Moody se excusó durante unos momentos, nos llevó a Mahtob y a mí a nuestra habitación, y encontró un analgésico que los agentes de aduanas habían pasado por alto. Me dio tres tabletas y regresó junto a su familia.
Mahtob y yo nos deslizamos penosamente en la cama, tan cansadas que los hundidos colchones, las mohosas mantas y las ásperas almohadas no lograron impedir nuestro sueño. Yo sabía que Mahtob se dormía rogando lo mismo que yo rogaba en silencio en mi dolorida cabeza. Por favor, Dios mío, haz que estas dos semanas pasen rápidamente.

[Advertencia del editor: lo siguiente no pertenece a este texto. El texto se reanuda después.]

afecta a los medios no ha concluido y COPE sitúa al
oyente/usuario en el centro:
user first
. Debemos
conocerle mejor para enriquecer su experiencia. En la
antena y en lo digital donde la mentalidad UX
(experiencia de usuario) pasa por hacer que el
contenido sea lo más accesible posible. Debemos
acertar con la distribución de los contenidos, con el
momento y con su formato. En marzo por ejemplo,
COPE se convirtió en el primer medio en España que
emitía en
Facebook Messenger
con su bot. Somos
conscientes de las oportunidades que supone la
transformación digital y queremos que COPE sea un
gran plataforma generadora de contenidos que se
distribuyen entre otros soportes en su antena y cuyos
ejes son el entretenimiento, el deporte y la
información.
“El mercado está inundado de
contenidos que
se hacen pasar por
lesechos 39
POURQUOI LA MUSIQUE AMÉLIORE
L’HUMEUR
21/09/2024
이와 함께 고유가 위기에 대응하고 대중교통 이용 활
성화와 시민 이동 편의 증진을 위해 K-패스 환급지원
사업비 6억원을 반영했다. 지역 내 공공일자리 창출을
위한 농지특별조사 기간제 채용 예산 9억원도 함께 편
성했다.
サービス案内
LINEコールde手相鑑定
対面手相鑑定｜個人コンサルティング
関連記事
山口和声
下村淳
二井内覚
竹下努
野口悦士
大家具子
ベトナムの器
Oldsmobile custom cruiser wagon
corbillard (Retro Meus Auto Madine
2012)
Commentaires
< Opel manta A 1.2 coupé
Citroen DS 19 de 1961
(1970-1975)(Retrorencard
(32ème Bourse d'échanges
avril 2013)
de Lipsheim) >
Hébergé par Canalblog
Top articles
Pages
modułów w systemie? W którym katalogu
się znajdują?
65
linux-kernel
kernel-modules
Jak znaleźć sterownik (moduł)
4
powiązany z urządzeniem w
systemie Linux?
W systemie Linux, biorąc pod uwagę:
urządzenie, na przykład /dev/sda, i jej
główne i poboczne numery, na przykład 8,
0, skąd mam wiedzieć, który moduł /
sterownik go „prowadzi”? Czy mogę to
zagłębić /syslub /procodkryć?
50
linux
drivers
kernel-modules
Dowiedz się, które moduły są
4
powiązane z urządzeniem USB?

Serían las cuatro de la mañana siguiente cuando Baba Hajji dio unos golpecitos en la puerta de nuestra habitación. Y gritó algo en parsi.
Afuera, resonaba por unos altavoces la estridente voz de una
azdán
, un sonido triste, prolongado, gimiente, llamando a los fieles a sus sagrados deberes.
—La hora de la plegaria —murmuró Moody. Dando un bostezo y desperezándose, se levantó y se dirigió al baño para el lavado ritual, que se realiza salpicándose con agua ambos brazos, desde el codo hacia abajo, la frente y la nariz, y la parte superior de los pies.
El cuerpo me dolía por haber dormido en el profundo hueco de aquel delgado colchón, que no estaba sostenido por muelles. Mahtob, que dormía entre Moody y yo, no había podido dar con una postura cómoda en el centro de aquellas dos camas gemelas, porque el duro armazón de madera se le metía en los riñones. Finalmente, había resbalado hacia la depresión de mi lado, y ahora dormía tan pesadamente que resultaba imposible moverla. Allí nos quedamos, juntas, acurrucadas la una junto a la otra a pesar del calor, mientras Moody se dirigía a la sala para la plegaria.